JOHANNESBURG, Oct 12 (Reuters) - South Africa's rand weakened on Friday after ratings agency S&P downgraded the country's local and foreign currency sovereign ratings, saying underlying social tensions would increase government spending pressure and reduce fiscal flexibility.

The rand fell to 8.77 to the dollar soon after the downgrade -- a loss of more than one percent on the day -- from 8.70 before the S&P release.

The currency closed at 8.66 in the New York market on Thursday.

Standard & Poor's cut South Africa's credit rating one notch to BBB with a negative outlook, saying mining strikes and social tension could reduce fiscal flexibility and hurt growth.

The move came three weeks after Moody's also cut South Africa's government bond rating by one notch to Baa1 from A3, citing worries about the country's institutions as well as future political stability and room for policy maneuvering.

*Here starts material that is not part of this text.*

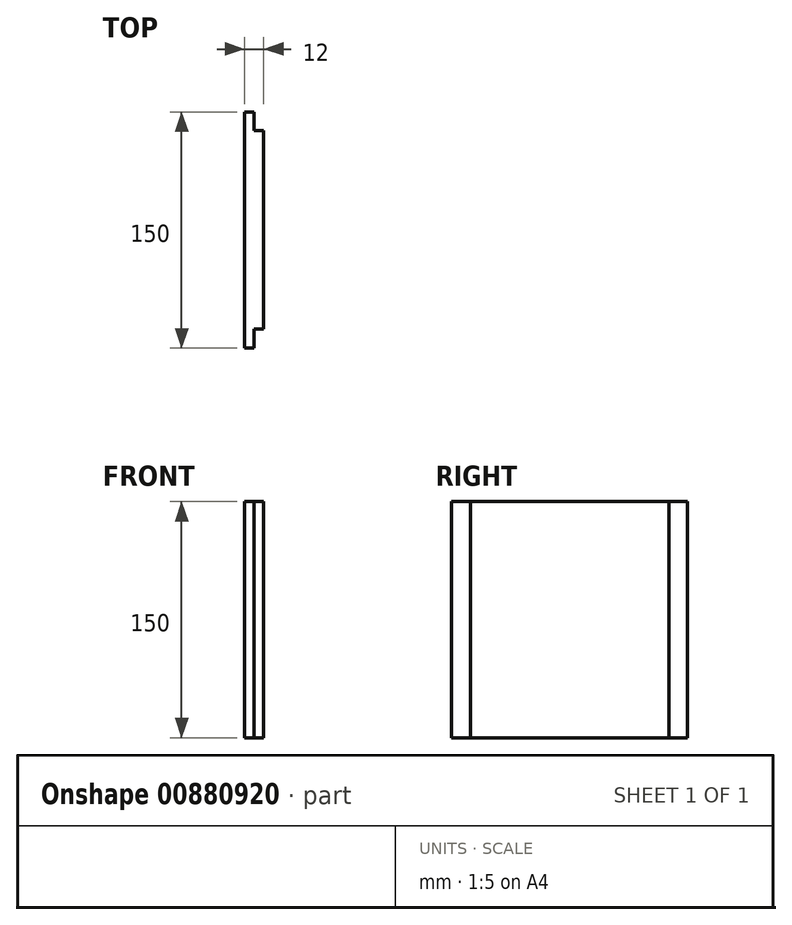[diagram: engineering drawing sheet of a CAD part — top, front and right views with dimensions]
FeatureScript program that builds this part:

The downgrades will add to the jitters of investors already worried over strikes which have hit the mining sector hardest with tens of thousands of workers downing tools since August, hitting output in the world's largest producer of platinum and one of the biggest of gold.

The rand plumbed a 3-1/2 year low of 8.995 on Monday as sentiment withered on the strikes, also weakening bonds and stocks. The currency remains vulnerable to negative sentiment over the job boycotts, analysts noted.

"While there seems to be some progress towards resolving some of the strikes, the protests have spread to other key sectors as well," said BNP Paribas.

"The tension is also likely to have a longer-lasting impact on the country's economic output, business confidence and investment."

The Johannesburg debt market closed way before the S&P release on Friday, sparing government bonds from a sell-off after the downgrade.

The yield on the three-year benchmark fell 5 basis points to 5.37 percent while the 14-year paper closed 8.5 basis points lower at 7.675 percent.